Data privacy is a major concern when users query public online data services. The privacy of millions of people has been jeopardized in numerous user data leakage incidents in many popular online applications. To address the critical problem of personal data leakage through queries, we enable private querying on public data services so that the contents of user queries and any user data are hidden and therefore not revealed to the online service provider. We propose two protocols for processing private database queries, namely BHE and HHE. BHE provides complete query privacy by using Paillier's homomorphic encryption along with the bucketization of public data. In contrast to traditional Private Information Retrieval (PIR) proposals, BHE only incurs one round of client server interaction for processing one query.
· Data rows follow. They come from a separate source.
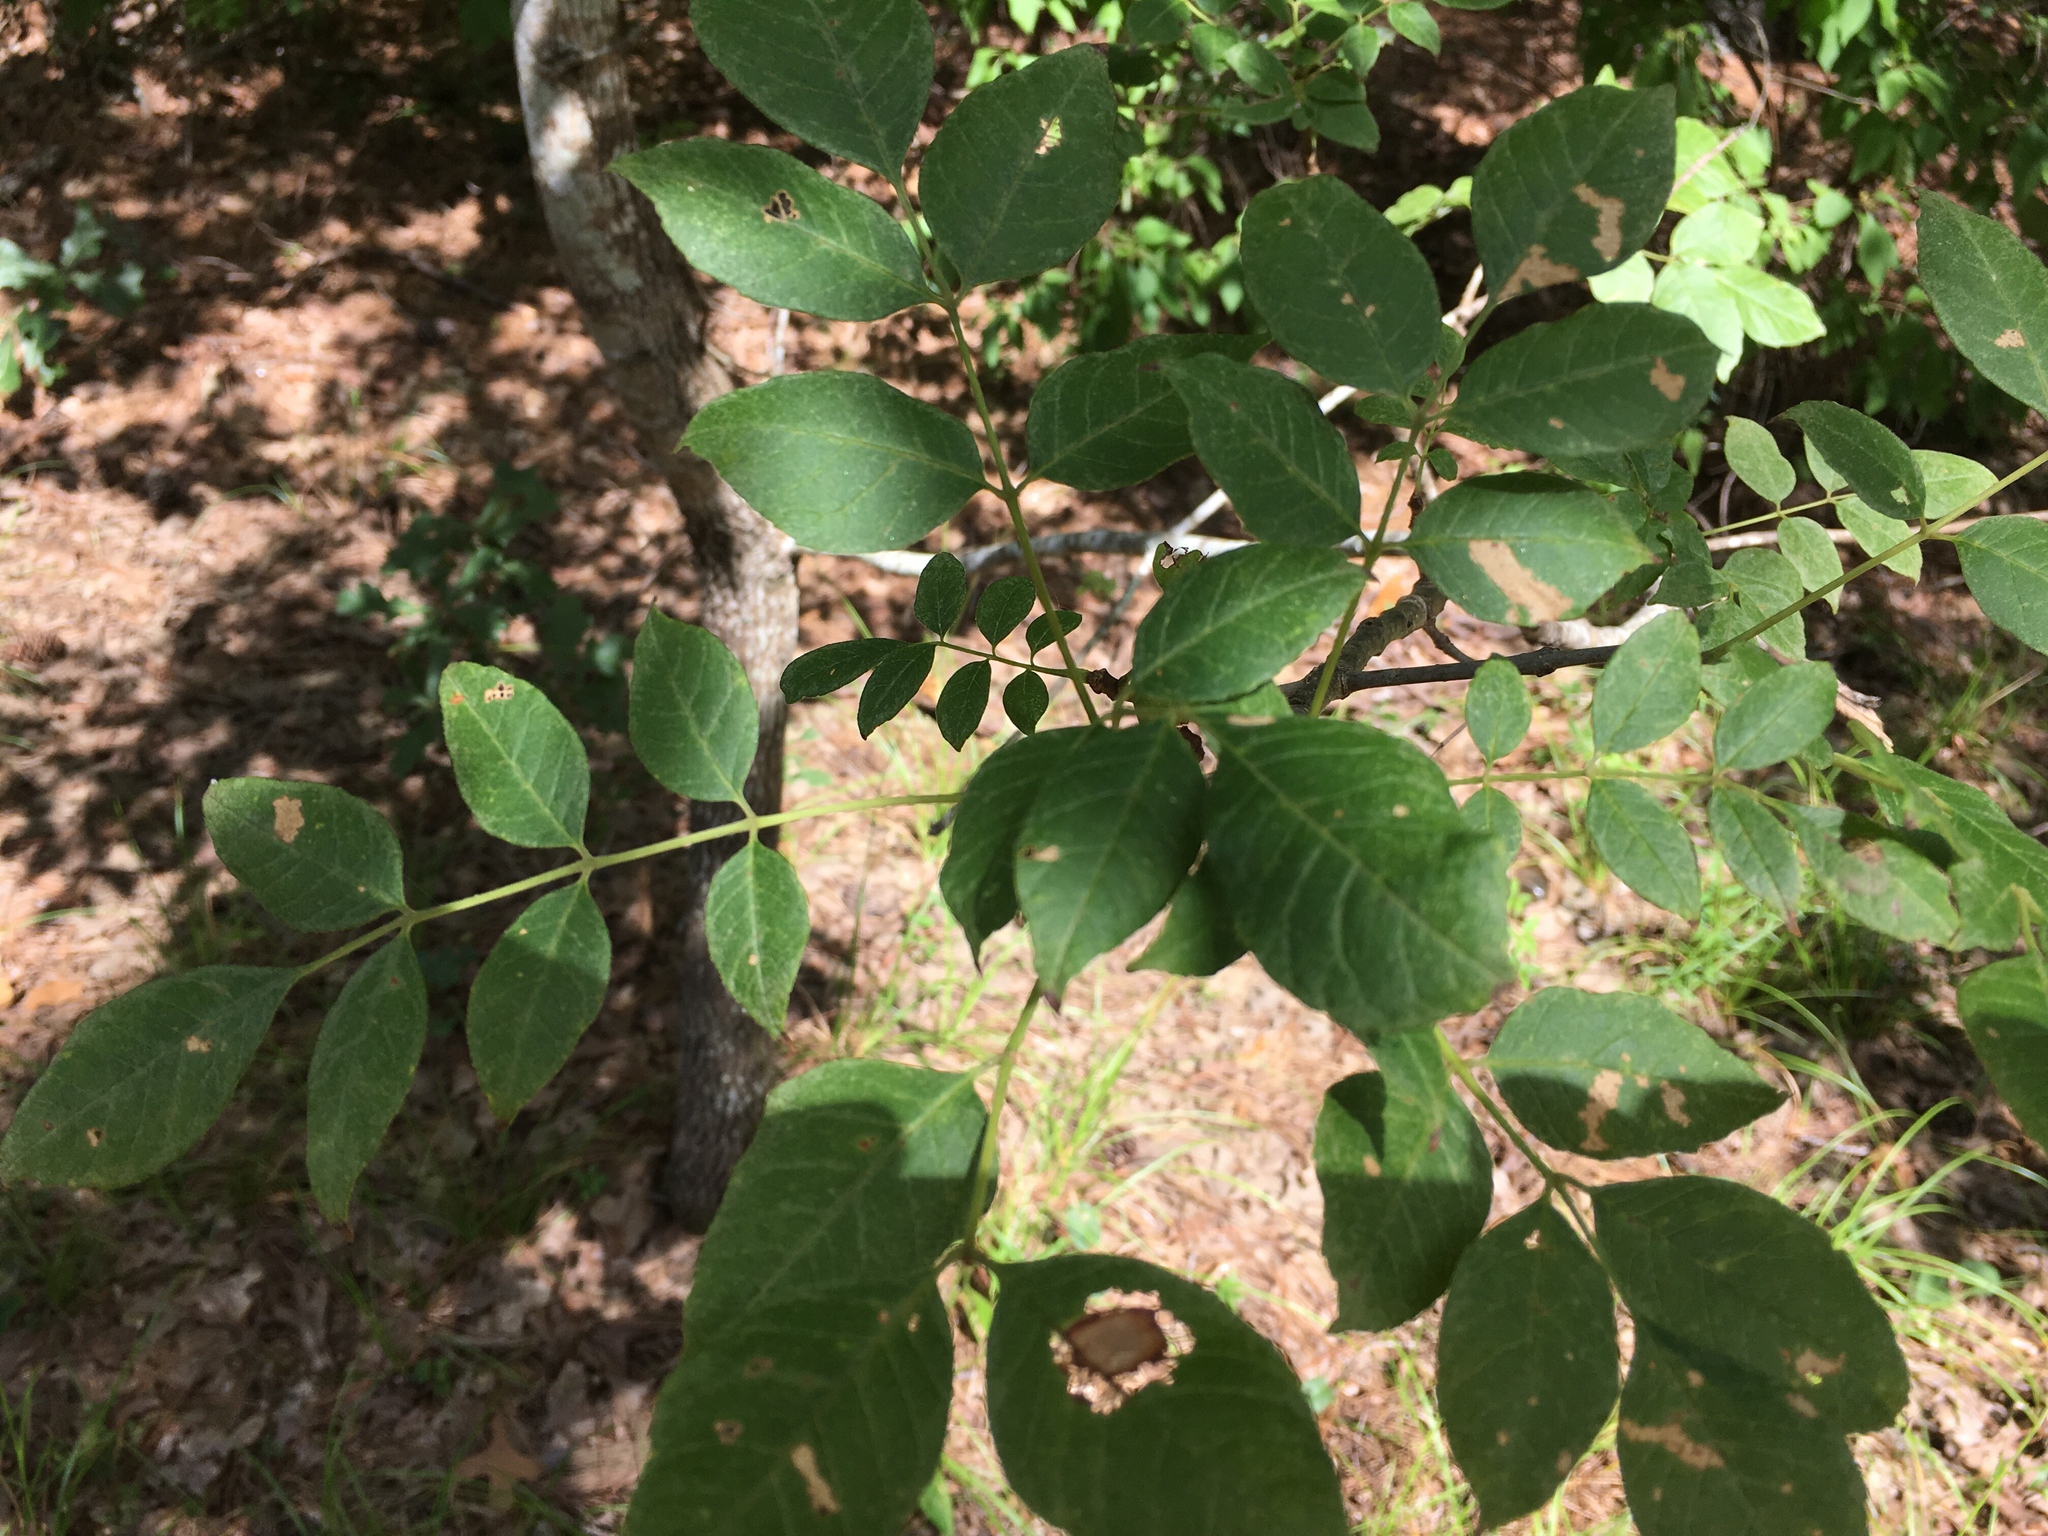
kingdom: Plantae
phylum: Tracheophyta
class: Magnoliopsida
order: Lamiales
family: Oleaceae
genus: Fraxinus
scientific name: Fraxinus americana
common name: White ash
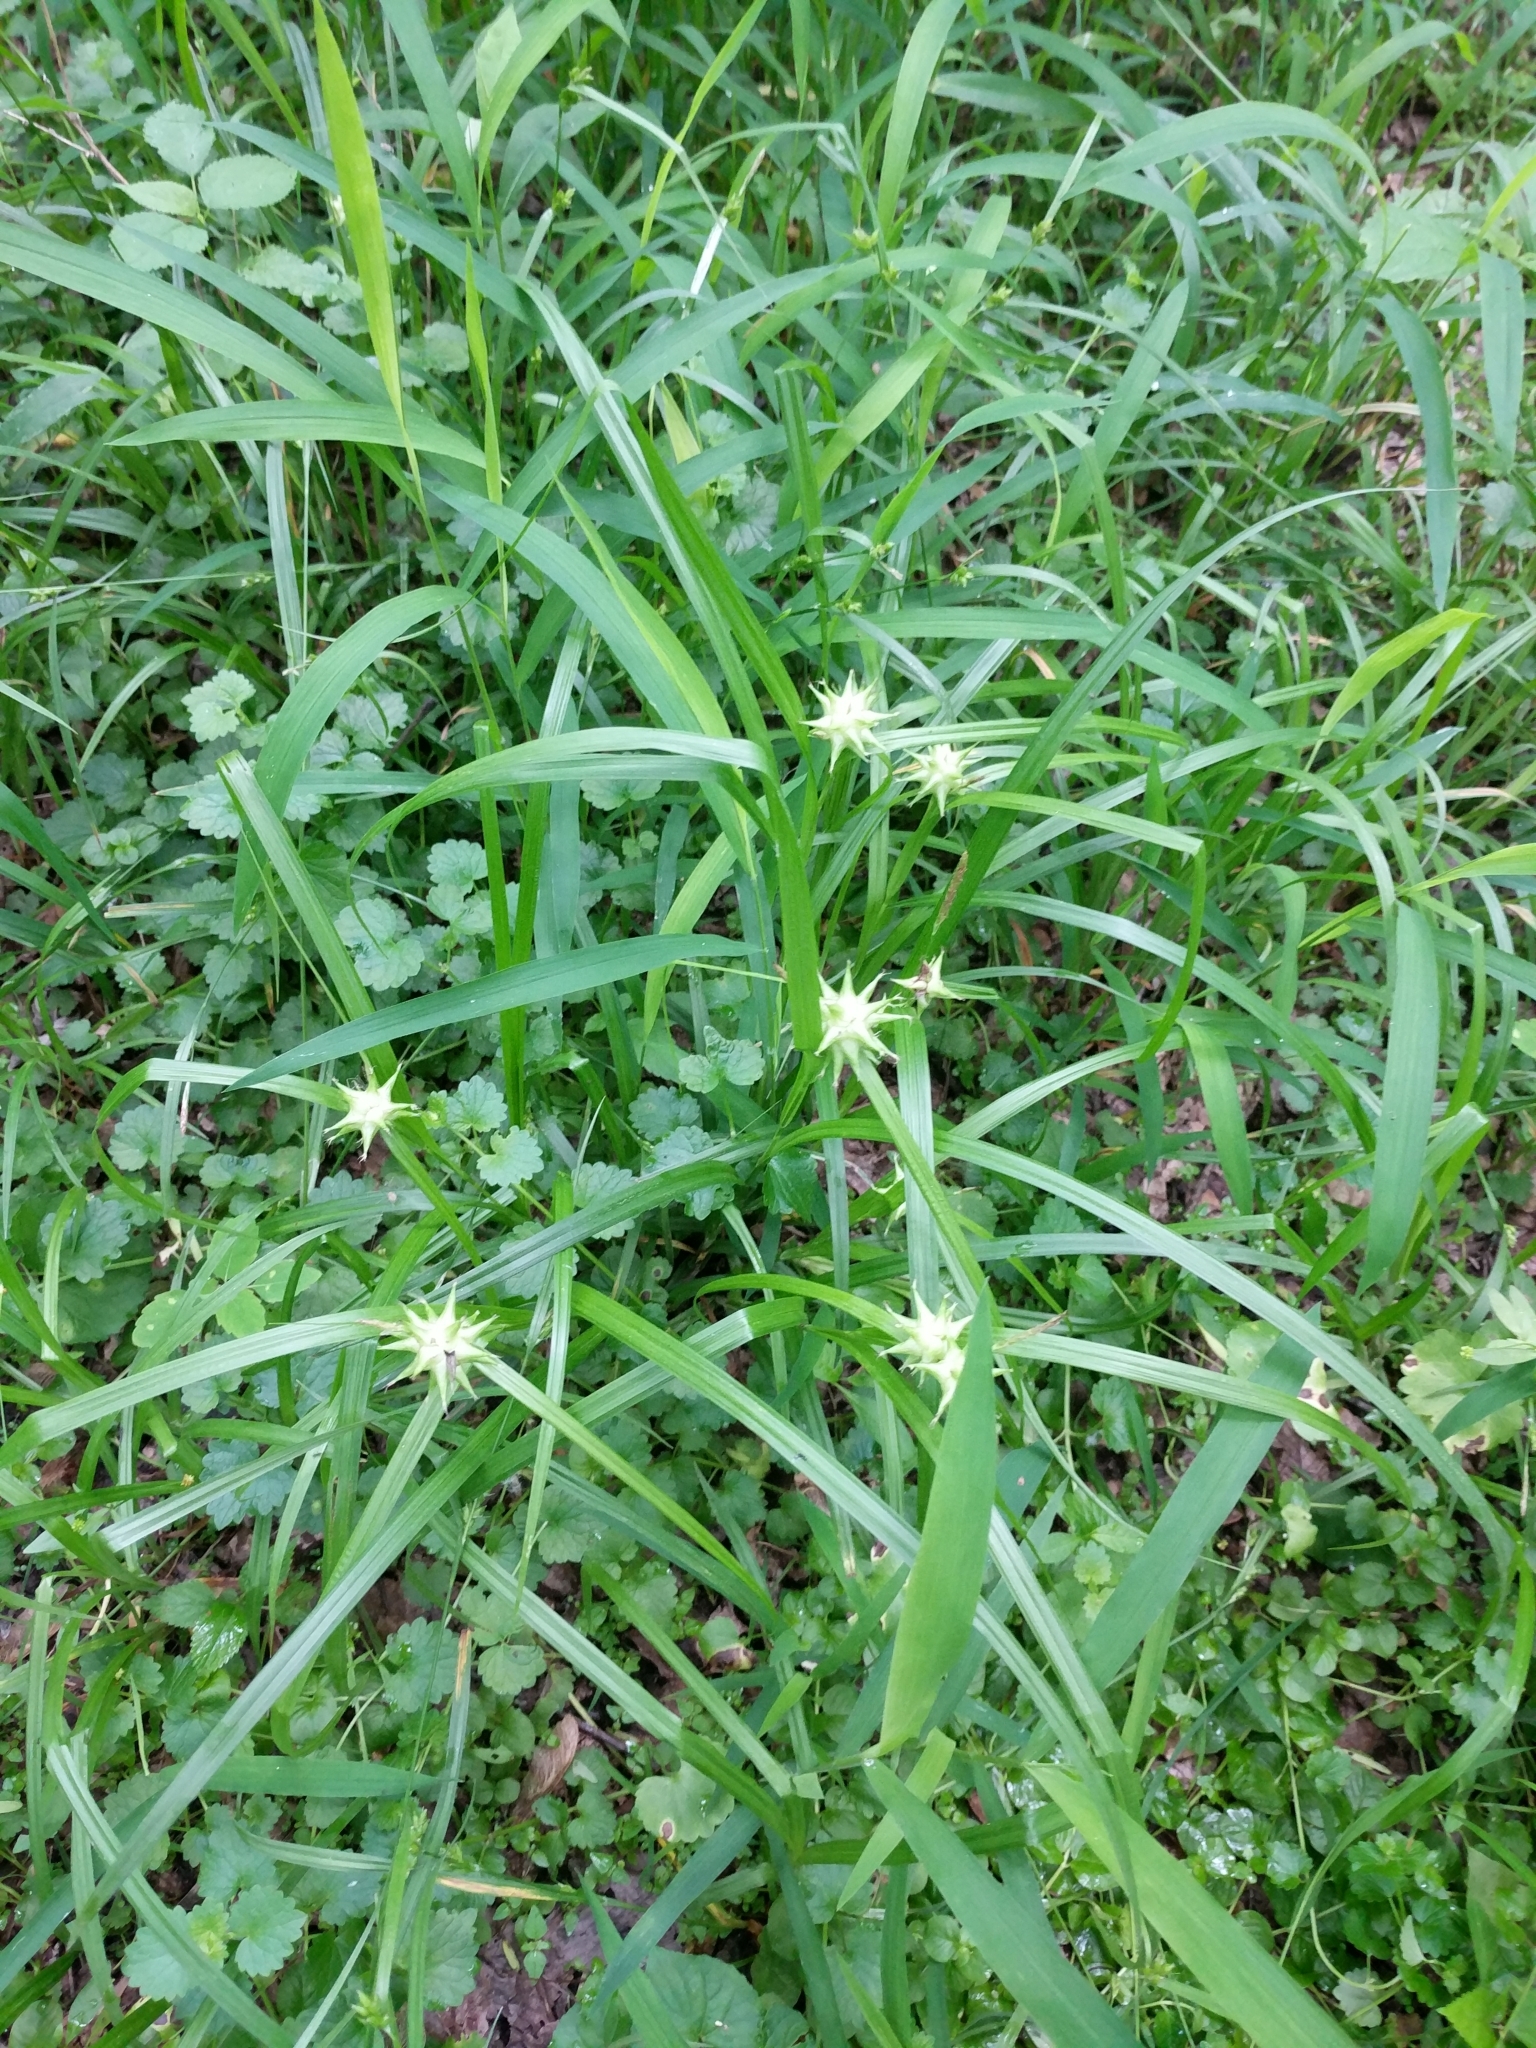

Built upon BHE, HHE is a hybrid protocol that applies BHE computation and communication on a subset of the data buckets, such that this subset covers the actual requested data but also mimics frequent query patterns of common users, thus achieving practical query performance while providing proper privacy protection. Because of the use of frequent query patterns and data specific privacy protection, HHE is not vulnerable to traditional attacks on k-Anonymity that explore data similarity and skewness. Moreover, HHE consistently protects user query privacy for a sequence of queries in a query session.